The Colony Fire was within a mile of Sequoia National Park’s iconic Giant Forest Thursday afternoon, which hosts around 2,000 sequoias including the General Sherman Tree, considered the largest on Earth in terms of volume, the Los Angeles Times reported. Officials raced to protect the grove from flames that could reach it within a day.
“It’s a very significant area for many, many people, so a lot of special effort is going into protecting this grove,” Sequoia and Kings Canyon National Parks spokesperson Rebecca Paterson told the Los Angeles Times.
The General Sherman Tree has a volume of 52,508 cubic feet, The AP reported. It also extends 275 feet into the air and has a circumference at its base of 103 feet. It is between 2,300 to 2,7000 years old, BBC News reported. Firefighters are protecting it along with other trees in the grove, the Giant Forest museum and other buildings by wrapping it in aluminum, according to The AP.
The wrap used is “like tinfoil basically,” Mark Garrett, a spokesperson for the firefighting efforts, told the Los Angeles Times. It is the same material used to wrap homes and works by shielding the trees from embers and reflecting heat. Vegetation around the trees was also cleared to help protect them.

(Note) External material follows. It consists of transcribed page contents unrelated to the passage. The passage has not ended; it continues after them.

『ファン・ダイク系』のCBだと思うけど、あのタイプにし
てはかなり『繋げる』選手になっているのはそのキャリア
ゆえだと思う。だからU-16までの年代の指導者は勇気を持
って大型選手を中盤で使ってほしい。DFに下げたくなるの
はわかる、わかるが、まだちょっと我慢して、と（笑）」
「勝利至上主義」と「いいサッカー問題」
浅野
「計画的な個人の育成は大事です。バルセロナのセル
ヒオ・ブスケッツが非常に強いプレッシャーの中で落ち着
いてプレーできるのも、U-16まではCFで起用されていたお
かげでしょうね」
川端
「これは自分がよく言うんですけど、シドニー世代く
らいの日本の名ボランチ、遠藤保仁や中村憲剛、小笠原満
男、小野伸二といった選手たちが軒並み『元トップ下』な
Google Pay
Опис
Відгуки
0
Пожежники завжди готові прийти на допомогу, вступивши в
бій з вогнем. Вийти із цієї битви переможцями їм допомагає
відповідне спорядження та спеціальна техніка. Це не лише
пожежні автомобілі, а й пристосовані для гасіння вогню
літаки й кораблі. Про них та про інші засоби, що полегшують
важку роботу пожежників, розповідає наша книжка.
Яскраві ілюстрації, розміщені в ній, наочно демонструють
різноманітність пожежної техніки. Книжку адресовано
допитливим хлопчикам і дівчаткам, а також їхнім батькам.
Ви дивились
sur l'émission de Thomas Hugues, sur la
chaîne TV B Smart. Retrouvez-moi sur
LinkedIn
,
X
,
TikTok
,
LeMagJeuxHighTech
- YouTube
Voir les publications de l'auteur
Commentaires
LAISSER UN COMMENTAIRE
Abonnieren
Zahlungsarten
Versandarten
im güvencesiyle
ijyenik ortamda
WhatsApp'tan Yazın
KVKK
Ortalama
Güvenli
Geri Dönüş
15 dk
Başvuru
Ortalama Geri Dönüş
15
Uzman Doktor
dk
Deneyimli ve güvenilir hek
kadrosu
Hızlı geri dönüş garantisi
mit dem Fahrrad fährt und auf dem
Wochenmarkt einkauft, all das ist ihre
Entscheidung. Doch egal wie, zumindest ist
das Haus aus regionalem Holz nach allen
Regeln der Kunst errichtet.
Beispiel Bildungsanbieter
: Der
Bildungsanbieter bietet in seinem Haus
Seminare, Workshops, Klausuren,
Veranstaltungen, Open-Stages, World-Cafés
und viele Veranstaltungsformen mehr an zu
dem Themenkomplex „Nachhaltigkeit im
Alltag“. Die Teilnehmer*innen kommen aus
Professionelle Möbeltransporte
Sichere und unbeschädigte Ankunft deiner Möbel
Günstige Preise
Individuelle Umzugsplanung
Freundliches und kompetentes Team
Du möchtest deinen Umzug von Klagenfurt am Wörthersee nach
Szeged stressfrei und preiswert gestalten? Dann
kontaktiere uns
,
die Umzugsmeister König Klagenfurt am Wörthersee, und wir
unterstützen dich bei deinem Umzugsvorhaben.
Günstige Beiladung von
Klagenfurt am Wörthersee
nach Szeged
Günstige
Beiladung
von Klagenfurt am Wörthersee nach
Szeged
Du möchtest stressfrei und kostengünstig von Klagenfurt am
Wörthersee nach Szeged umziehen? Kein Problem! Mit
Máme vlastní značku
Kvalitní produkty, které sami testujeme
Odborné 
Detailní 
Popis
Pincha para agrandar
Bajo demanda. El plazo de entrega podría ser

The grove is being menaced by the KNP Complex Fire, a joining of the Colony and Paradise fires that stands at 9,365 acres, according to the most recent information from InciWeb. The two fires were started by lightning strikes around a week ago and 482 firefighters are currently working to contain them.
In addition to immediate protections, the grove is also protected by the park’s history of conducting prescribed burns to clear out other vegetation that might otherwise fuel fires in sequoia groves, The AP noted.
A “robust fire history of prescribed fire in that area is reason for optimism,” Paterson told The AP. “Hopefully, the Giant Forest will emerge from this unscathed.”
Sequoias have evolved to withstand wildfires and even to spread their seeds with help from the heat. However, the more intense fires fueled by the climate crisis can be too much even for these trees. Last year’s Castle Fire killed between 7,500 to 10,600 large sequoias.California is in the midst of yet another in a series of extreme wildfire seasons fueled by drought and climate change. Last year, a record 4.1 million acres burned, according to the National Interagency Fire Center. This year, more than 7,400 blazes have scorched more than 2.2 million acres so far, BBC News reported.